Japanese Knotweed: A private nuisance to landowners

Williams and another v Network Rail Infrastructure Ltd  [2018] EWCA Civ 1514; [2018] PLSCS 120

Over the past few years there has been increasing awareness about the significant threat posed by Japanese Knotweed, not only to plant biodiversity but to hard structures, including buildings and flood defences. Although not native to the UK, this invasive weed  has spread like wildfire following its introduction to the UK by the Victorians around 1886 as an ornamental plant. 

Last month saw the conclusion of a four year 'David and Goliath' style battle fought between two next door neighbours, whose properties were blighted by Knotweed growing on railway embankments, and Network Rail.

The two homeowners applied for an injunction to require Network Rail to treat the Japanese Knotweed on their land. They also claimed damages for a private nuisance based upon an encroachment by the knotweed.

At first instance, the court found  that no actual physical damage had been caused by the encroachment of the knotweed. In addition, although there was a diminution in the value of the claimants' bungalows, this did not constitute damage. The Court held that, in the absence of physical damage, this was not a claim in private nuisance.
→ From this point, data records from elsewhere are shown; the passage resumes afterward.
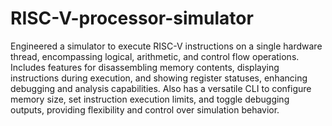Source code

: # RISC-V-processor-simulator

Engineered a simulator to execute RISC-V instructions on a single hardware thread, encompassing logical, arithmetic, and control flow operations. Includes features for disassembling memory contents, displaying instructions during execution, and showing register statuses, enhancing debugging and analysis capabilities. Also has a versatile CLI to configure memory size, set instruction execution limits, and toggle debugging outputs, providing flexibility and control over simulation behavior.
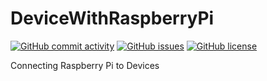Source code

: # DeviceWithRaspberryPi

[![GitHub commit activity](https://img.shields.io/github/commit-activity/m/koiusa/DeviceWithRaspberryPi)](https://github.com/koiusa/DeviceWithRaspberryPi/graphs/commit-activity)
[![GitHub issues](https://img.shields.io/github/issues/koiusa/DeviceWithRaspberryPi)](https://github.com/koiusa/DeviceWithRaspberryPi/issues)
[![GitHub license](https://img.shields.io/github/license/koiusa/DeviceWithRaspberryPi)](https://github.com/koiusa/DeviceWithRaspberryPi/blob/main/LICENSE)

Connecting Raspberry Pi to Devices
Despite not finding that there was a private nuisance in respect of the encroachment of the knotweed, the court  awarded  the claimants damages equivalent to the costs of treating the invasive knotweed and for the diminution in the residual value of the bungalows resulting from the presence of knotweed and its interference with the quiet enjoyment or amenity value of their properties.

Network Rail appealed against this judgement.

The grounds of appeal included an assertion that the court at first instance was wrong to find that the pure economic loss suffered by the claimants resulting  from the diminution in value of their bungalows after the discovery of knotweed constituted an actual private nuisance because it interfered with the quiet enjoyment of the bungalows. The Court of Appeal agreed. It held that private nuisance was not concerned with the value of land. It does not extend to pure economic loss. The court of appeal confirmed that the purpose of private nuisance is to protect the use and enjoyment of Property.

Although Network Rail succeeded this part of their appeal, the court of appeal further found that the court at first instance was wrong to conclude that there was not private nuisance as a result of the encroachment of the knotweed from the railway embankment. Knotweed could be described as a natural hazard and as a result can affect a property owner's full use and enjoyment of their land.

The court of appeal noted the court of first instance's findings in regard to Network Rail's knowledge as to the presence of knotweed and its failure to reasonably prevent interference with the claimants' use and enjoyment of their land. As such, it did not interfere with the damaged awarded to the claimants at first instance.

So what can we learn from this landmark case?

  • The Court of Appeal clarifies that, where Japanese knotweed is encroaching on their land, landowners do not have to wait to show physical damage to their properties to bring an actionable claim for private nuisance.